Integrating outside data can reap rewards — and bring disaster
It’s one thing for a company to take ownership of the data it gathers. The IT department and data scientists have control over that. But increasingly aggressive companies are figuring out how to integrate their homegrown information with third-party data and the vast seas of personalized information floating on the internet. Some tools openly promise to suck in data about each and every customer to build personalized dossiers on each purchase. Yes, they use the same words as the spy agencies going after terrorists to track your fast-food purchases and credit scores. Is it any wonder that people fret and panic?
Regulators are cracking down on data use
No one knows when clever data analsyis crosses some line, but once it does the regulators show up. In one recent example from Canada, the government explored how some of the doughnut shops were tracking customers who were also shopping at competitors. A recent news release announced, “The investigation found that Tim Hortons’ contract with an American third-party location services supplier contained language so vague and permissive that it would have allowed the company to sell ‘de-identified’ location data for its own purposes.” And for what? To sell more doughnuts? Regulators are increasingly taking notice of anything involving personal information.
Your data scheme may not be worth it
We imagine that a brilliant algorithm may make everything more efficient and profitable. And sometimes such an algorithm is actually possible, but the price can also be too high. For instance, consumers — and even companies — are increasingly questioning the value of targeted marketing that comes from elaborate data management schemes. Some point to the way that we often see ads for something we already purchased because the ad trackers haven’t figured out that we’re not in the market anymore. The same fate often awaits other clever schemes. Sometimes a rigorous data analysis identifies the worst performing factory, but it doesn’t matter because the company signed a 30-year lease on the building. Companies need to be ready for the likelihood that all that genius of data science might produce an answer that isn’t acceptable.

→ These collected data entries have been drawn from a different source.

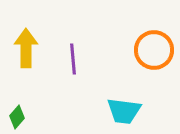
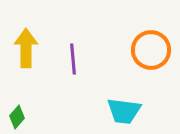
orange circle: moved 3 px left
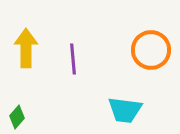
cyan trapezoid: moved 1 px right, 1 px up
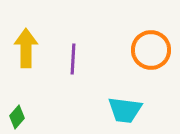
purple line: rotated 8 degrees clockwise
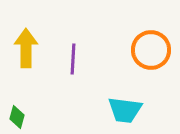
green diamond: rotated 25 degrees counterclockwise
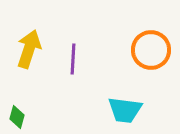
yellow arrow: moved 3 px right, 1 px down; rotated 18 degrees clockwise
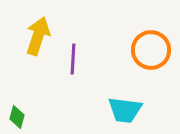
yellow arrow: moved 9 px right, 13 px up
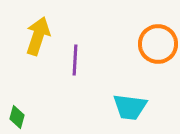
orange circle: moved 7 px right, 6 px up
purple line: moved 2 px right, 1 px down
cyan trapezoid: moved 5 px right, 3 px up
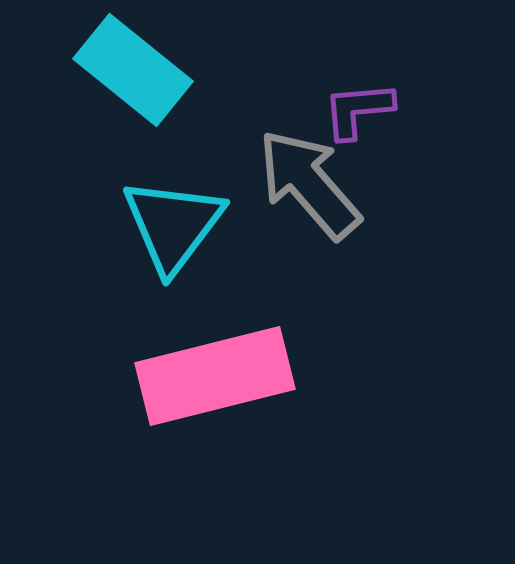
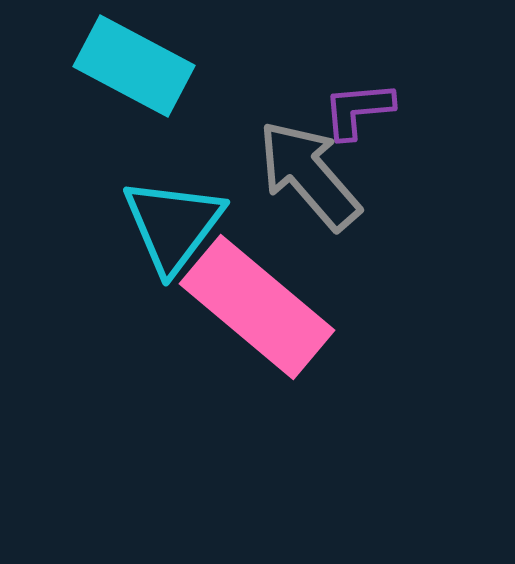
cyan rectangle: moved 1 px right, 4 px up; rotated 11 degrees counterclockwise
gray arrow: moved 9 px up
pink rectangle: moved 42 px right, 69 px up; rotated 54 degrees clockwise
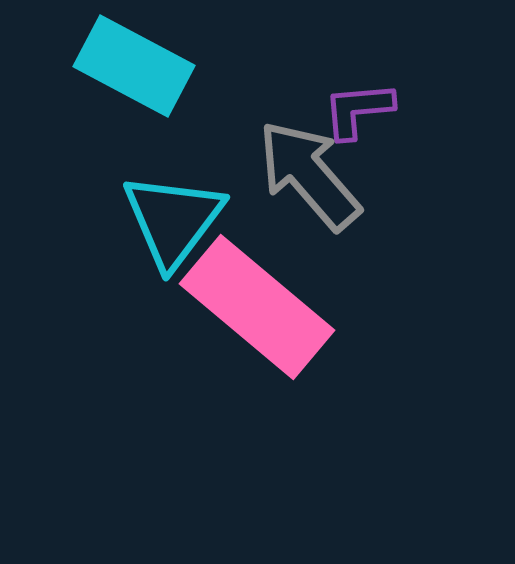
cyan triangle: moved 5 px up
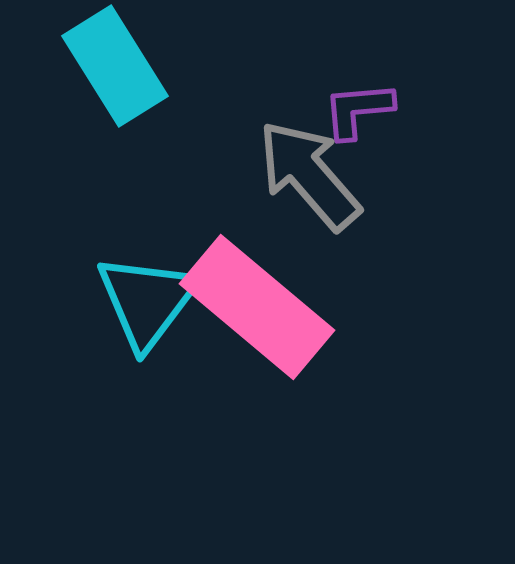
cyan rectangle: moved 19 px left; rotated 30 degrees clockwise
cyan triangle: moved 26 px left, 81 px down
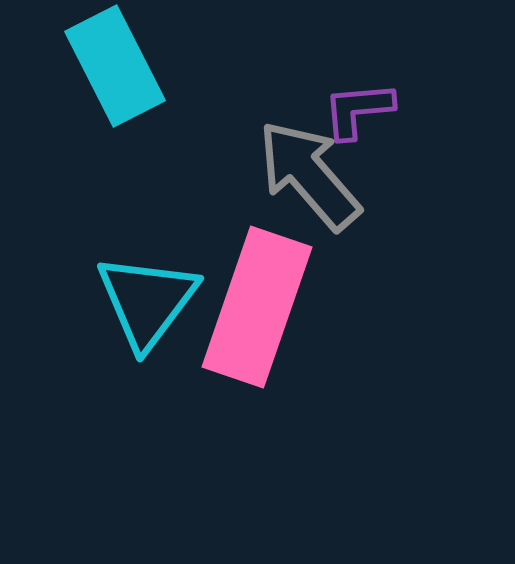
cyan rectangle: rotated 5 degrees clockwise
pink rectangle: rotated 69 degrees clockwise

In the end, data decisions are often just judgment calls
Numbers can offer plenty of precision, but how humans interpret them is often what matters. After all the data analysis and AI magic, most algorithms require a decision to be made about whether some value is over or under a threshold. Sometimes scientists want a p-value lower than 0.05. Sometimes a cop is looking to give tickets to cars going 20% over the speed limit. These thresholds are often just arbitrary values. For all the science and mathematics that can be applied to data, many “data-driven” processes have more gray area in them than we would like to believe, leaving decisions up to what amounts to gut instinct despite all the resources a company may have put into its data management practices.
Data storage costs are exploding
Yes, disk drives keep getting fatter and the price per terabyte keeps dropping, but the programmers are gathering bits faster than the prices can fall. The devices from the internet of things (IoT) keep uploading data and users expect to browse a rich collection of these bytes forever. In the meantime, compliance officers and regulators keep asking for more and more data in case of future audits. It would be one thing if someone actually looked at some of the bits, but we only have so much time in the day. The percentage of data that is actually accessed again keeps dropping lower and lower. Yet the price for storing the expanding bundle keeps drifting up.